After a 30-plus year career with the RCMP, Joanne Crampton was looking to do more than just sit back and relax in retirement.

“I’ve worked coast-to-coast, in all sorts of different roles,” says Crampton. “I wanted to contribute.”

And that’s how she found herself taking a new online course on “Child Soldiers and At-Risk Youth,” a partnership between H’s College of Continuing Education (CCE) and the (Dallaire Initiative).

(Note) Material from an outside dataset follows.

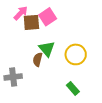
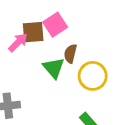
pink arrow: (21, 13) -> (18, 42), moved
brown semicircle: (38, 60) -> (70, 54), moved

The online course is an option for students taking the Police Leadership Certificate program offered by CCE. In Crampton’s case, she was taking it as part of her participation in VTECS, which stands for “Veteran Trainers to Eradicate the Use of Child Soldiers” — a program offered through the Dallaire Initiative for military and police veterans.

Making connections


Why would a police officer want or need to learn about child soldiers? It’s all too easy to think of “child soldiers” as something that happens overseas, far from Canada’s borders, but the reality is that children are used by armed groups and gangs here at home, and law enforcement personnel can encounter children from combat scenarios. Crampton, for example, spent the last years of her RCMP career on border integrity, encountering child refugees crossing the border into Canada.

“Working through the material in the course, I kept seeing ideas connecting back to my own experiences with children and youth in the field,” she says. “I felt like those on the front lines need to read these articles, take this course, to better understand the children and youth who are coming through the border. You see it in a different light.”

For Dr. Shelly Whitman, Executive Director of the Dallaire Initiative and one of the course instructors, “Child Soldiers and At-Risk Youth” is about drawing connections that apply in a wide range of scenarios involving young people.  

“Having members of the Canadian Police Services take part in this program has been critical to its success: the depth and breadth of learning their lived and professional experiences bring to the class, and to the other students taking part, cannot be understated,” says Dr. Whitman.

“We are eager to expand this opportunity and welcome members from the security sector across North America and beyond. Their participation will ensure we strengthen our understanding and approach to ending the recruitment and use of child soldiers in conflicts around the world” states Dr. Whitman.

Opening doors


Crampton says the online course was extremely well designed, both in terms of creating interaction between classmates working remotely and in providing different ways of engaging with the material — from readings to video lectures and more.

“It’s too bad it was only available late in my career, because I would have taken so much from it when I was dealing with gangs or on the front lines with organized crime,” she says.

She feels the course can help current or retired law enforcement personnel strengthen their skill set and open doors to working in different sorts of agencies or organizations.

“For me, I’m doing different contract work. I’m also doing some leadership training with police officers, and that’s a nice piece to bring these ideas forward: how we should be looking at our operations a bit differently with respect to children.”